# What you have to do
Reproduce precisely the lines of the listing below, starting with the line that contains "Peringatan penjualan habis!" and stopping after the line that contains "12 грудня, 18:00"; include nothing else.

# Provided information
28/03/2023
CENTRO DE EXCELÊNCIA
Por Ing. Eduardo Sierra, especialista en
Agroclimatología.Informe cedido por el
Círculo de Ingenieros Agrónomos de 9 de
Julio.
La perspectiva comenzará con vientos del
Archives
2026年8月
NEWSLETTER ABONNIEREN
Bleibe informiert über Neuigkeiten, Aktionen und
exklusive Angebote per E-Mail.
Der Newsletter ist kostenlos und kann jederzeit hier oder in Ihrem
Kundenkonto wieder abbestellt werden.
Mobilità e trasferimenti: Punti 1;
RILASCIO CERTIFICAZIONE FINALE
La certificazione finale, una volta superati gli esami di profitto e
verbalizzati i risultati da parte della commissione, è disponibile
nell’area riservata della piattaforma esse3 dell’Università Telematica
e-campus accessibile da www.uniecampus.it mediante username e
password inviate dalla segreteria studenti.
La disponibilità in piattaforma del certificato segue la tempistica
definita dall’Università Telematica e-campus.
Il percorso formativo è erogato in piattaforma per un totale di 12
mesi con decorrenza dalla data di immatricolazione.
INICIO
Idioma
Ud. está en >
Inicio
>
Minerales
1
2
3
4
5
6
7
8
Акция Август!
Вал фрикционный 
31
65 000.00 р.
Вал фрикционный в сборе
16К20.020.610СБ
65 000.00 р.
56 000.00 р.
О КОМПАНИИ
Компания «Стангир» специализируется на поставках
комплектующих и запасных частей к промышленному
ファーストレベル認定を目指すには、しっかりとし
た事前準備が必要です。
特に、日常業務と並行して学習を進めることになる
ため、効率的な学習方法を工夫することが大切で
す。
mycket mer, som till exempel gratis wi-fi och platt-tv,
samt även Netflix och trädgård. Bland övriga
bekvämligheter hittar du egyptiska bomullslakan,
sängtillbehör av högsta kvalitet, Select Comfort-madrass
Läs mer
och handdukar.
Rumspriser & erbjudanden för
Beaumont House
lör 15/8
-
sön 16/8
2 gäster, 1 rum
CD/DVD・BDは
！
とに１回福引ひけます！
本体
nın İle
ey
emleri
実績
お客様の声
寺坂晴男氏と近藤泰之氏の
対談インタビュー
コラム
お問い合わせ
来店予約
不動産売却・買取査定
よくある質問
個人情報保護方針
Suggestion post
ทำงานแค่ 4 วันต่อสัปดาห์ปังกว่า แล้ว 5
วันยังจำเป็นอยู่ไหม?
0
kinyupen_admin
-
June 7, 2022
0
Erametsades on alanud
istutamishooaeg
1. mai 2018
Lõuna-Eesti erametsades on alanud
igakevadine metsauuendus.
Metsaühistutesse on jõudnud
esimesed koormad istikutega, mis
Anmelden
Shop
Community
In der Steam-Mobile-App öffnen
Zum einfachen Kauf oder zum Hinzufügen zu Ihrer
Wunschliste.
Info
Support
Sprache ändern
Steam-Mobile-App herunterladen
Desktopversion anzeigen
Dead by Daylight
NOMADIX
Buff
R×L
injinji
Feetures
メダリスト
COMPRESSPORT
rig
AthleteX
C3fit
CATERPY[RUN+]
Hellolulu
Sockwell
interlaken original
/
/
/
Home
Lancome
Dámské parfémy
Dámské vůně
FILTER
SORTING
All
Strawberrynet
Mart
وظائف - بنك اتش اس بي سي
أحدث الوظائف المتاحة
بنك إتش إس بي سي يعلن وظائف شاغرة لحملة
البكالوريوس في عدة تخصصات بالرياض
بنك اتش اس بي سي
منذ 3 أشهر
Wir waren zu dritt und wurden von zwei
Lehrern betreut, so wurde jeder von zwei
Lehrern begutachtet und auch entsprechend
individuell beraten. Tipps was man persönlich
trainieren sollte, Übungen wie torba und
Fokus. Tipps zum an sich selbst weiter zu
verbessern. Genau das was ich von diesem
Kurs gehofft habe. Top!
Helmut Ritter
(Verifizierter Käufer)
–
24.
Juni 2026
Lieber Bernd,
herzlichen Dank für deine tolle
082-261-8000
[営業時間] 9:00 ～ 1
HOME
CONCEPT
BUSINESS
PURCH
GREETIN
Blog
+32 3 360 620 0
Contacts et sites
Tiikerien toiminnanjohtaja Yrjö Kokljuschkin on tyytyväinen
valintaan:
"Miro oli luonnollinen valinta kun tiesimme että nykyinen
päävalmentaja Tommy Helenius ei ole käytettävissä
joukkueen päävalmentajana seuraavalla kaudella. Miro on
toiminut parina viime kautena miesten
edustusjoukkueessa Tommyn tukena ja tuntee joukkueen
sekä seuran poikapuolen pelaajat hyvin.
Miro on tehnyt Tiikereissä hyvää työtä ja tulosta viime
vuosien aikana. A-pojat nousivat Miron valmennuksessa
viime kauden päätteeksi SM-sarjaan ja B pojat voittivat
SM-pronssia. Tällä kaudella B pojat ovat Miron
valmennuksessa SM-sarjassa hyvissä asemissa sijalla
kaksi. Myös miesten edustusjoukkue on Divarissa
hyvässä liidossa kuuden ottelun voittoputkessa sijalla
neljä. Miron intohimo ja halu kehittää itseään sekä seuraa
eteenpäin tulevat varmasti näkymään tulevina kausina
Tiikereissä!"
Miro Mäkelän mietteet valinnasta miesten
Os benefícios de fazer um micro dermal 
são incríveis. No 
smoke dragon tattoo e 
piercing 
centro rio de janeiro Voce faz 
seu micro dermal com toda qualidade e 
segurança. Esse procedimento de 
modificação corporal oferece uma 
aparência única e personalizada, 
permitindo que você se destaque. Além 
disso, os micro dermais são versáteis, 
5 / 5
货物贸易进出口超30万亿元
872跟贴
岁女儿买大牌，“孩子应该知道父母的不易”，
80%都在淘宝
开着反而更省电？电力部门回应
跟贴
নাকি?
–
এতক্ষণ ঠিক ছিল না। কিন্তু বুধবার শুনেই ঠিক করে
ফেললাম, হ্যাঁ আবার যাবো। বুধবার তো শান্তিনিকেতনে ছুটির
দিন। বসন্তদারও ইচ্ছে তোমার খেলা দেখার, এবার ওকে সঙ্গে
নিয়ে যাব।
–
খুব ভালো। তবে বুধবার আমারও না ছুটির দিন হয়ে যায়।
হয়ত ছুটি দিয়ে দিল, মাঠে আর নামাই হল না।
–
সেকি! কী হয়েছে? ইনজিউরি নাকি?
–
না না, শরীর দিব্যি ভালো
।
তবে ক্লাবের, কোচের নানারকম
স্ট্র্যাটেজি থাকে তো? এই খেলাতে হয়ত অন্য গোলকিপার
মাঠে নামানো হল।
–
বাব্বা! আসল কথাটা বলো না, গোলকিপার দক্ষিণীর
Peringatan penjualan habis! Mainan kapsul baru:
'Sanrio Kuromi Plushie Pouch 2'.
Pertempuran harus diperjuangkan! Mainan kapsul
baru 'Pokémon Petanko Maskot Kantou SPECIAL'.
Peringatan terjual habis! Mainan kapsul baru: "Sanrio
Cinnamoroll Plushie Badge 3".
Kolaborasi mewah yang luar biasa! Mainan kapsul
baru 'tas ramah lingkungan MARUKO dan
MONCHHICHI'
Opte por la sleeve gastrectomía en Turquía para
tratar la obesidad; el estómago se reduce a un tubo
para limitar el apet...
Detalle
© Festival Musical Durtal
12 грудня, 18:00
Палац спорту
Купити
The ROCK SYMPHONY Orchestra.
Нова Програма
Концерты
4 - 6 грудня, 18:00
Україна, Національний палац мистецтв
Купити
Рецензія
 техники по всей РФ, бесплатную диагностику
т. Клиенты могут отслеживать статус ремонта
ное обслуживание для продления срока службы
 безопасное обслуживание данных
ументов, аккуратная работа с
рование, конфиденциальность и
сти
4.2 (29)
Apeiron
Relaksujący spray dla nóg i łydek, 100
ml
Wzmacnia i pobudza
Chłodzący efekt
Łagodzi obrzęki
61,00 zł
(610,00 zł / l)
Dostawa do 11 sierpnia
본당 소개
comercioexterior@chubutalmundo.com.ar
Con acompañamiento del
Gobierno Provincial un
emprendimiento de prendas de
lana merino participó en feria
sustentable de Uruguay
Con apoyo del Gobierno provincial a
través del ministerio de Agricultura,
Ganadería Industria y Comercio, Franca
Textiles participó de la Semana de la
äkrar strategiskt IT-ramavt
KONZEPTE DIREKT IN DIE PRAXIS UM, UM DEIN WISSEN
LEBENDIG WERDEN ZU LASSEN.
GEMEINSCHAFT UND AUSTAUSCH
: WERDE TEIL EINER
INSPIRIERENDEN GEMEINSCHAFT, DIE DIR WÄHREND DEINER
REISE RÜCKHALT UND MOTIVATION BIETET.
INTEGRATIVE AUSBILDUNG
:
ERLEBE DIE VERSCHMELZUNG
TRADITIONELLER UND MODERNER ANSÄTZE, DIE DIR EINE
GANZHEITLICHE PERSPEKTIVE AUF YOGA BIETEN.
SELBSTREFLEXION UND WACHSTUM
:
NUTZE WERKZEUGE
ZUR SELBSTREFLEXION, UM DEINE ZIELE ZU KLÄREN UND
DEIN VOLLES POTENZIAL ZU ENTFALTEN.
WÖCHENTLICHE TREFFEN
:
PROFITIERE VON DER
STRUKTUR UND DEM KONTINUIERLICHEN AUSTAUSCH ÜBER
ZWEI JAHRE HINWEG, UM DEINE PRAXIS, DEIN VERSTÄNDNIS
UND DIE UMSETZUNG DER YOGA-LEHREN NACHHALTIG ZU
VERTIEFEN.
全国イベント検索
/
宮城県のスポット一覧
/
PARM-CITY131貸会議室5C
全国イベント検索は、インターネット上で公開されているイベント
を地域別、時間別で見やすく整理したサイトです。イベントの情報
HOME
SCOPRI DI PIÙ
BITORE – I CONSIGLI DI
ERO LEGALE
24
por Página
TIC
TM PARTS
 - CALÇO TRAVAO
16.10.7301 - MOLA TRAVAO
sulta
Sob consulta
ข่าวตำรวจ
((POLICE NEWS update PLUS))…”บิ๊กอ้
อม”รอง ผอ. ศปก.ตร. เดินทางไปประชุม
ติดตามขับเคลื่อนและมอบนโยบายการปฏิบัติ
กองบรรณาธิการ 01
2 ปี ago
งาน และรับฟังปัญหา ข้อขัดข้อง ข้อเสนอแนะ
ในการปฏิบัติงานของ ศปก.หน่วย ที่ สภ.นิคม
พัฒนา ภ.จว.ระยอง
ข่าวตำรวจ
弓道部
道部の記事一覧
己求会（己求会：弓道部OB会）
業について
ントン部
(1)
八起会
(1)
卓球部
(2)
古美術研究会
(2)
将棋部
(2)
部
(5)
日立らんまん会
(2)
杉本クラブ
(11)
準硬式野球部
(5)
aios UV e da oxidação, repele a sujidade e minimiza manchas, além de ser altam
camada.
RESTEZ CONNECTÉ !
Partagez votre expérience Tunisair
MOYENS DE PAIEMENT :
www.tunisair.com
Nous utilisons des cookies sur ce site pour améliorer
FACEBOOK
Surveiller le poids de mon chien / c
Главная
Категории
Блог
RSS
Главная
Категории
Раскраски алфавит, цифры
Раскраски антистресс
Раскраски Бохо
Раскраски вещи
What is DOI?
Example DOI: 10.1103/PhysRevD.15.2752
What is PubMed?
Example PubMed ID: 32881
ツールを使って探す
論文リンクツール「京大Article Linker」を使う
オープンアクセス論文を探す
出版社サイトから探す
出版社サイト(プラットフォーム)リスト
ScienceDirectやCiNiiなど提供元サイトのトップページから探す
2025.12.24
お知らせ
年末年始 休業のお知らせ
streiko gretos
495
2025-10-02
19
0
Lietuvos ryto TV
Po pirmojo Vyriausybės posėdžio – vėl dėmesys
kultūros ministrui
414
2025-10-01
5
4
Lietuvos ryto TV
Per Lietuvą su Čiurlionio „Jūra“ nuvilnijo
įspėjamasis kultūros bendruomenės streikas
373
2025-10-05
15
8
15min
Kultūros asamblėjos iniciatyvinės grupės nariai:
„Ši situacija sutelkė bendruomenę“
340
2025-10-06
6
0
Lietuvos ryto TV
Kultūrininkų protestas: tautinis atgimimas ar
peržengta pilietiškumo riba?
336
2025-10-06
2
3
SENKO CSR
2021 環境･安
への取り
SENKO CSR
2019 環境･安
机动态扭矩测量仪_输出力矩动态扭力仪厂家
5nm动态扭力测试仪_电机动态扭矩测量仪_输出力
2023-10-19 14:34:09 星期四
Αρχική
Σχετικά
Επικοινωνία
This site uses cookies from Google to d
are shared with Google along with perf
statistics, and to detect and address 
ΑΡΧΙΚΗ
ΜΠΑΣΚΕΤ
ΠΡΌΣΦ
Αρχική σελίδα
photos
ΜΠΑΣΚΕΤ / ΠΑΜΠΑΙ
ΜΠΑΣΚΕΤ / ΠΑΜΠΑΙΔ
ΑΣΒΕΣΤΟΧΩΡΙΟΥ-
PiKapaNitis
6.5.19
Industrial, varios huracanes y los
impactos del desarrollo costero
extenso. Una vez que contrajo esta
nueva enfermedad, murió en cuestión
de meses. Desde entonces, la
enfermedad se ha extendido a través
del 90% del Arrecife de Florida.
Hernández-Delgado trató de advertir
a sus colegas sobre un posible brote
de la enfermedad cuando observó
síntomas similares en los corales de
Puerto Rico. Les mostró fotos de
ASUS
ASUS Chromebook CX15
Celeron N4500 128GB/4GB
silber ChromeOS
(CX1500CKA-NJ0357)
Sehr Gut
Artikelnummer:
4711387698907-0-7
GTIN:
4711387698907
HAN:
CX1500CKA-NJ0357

# Expected answer
Peringatan penjualan habis! Mainan kapsul baru:
'Sanrio Kuromi Plushie Pouch 2'.
Pertempuran harus diperjuangkan! Mainan kapsul
baru 'Pokémon Petanko Maskot Kantou SPECIAL'.
Peringatan terjual habis! Mainan kapsul baru: "Sanrio
Cinnamoroll Plushie Badge 3".
Kolaborasi mewah yang luar biasa! Mainan kapsul
baru 'tas ramah lingkungan MARUKO dan
MONCHHICHI'
Opte por la sleeve gastrectomía en Turquía para
tratar la obesidad; el estómago se reduce a un tubo
para limitar el apet...
Detalle
© Festival Musical Durtal
12 грудня, 18:00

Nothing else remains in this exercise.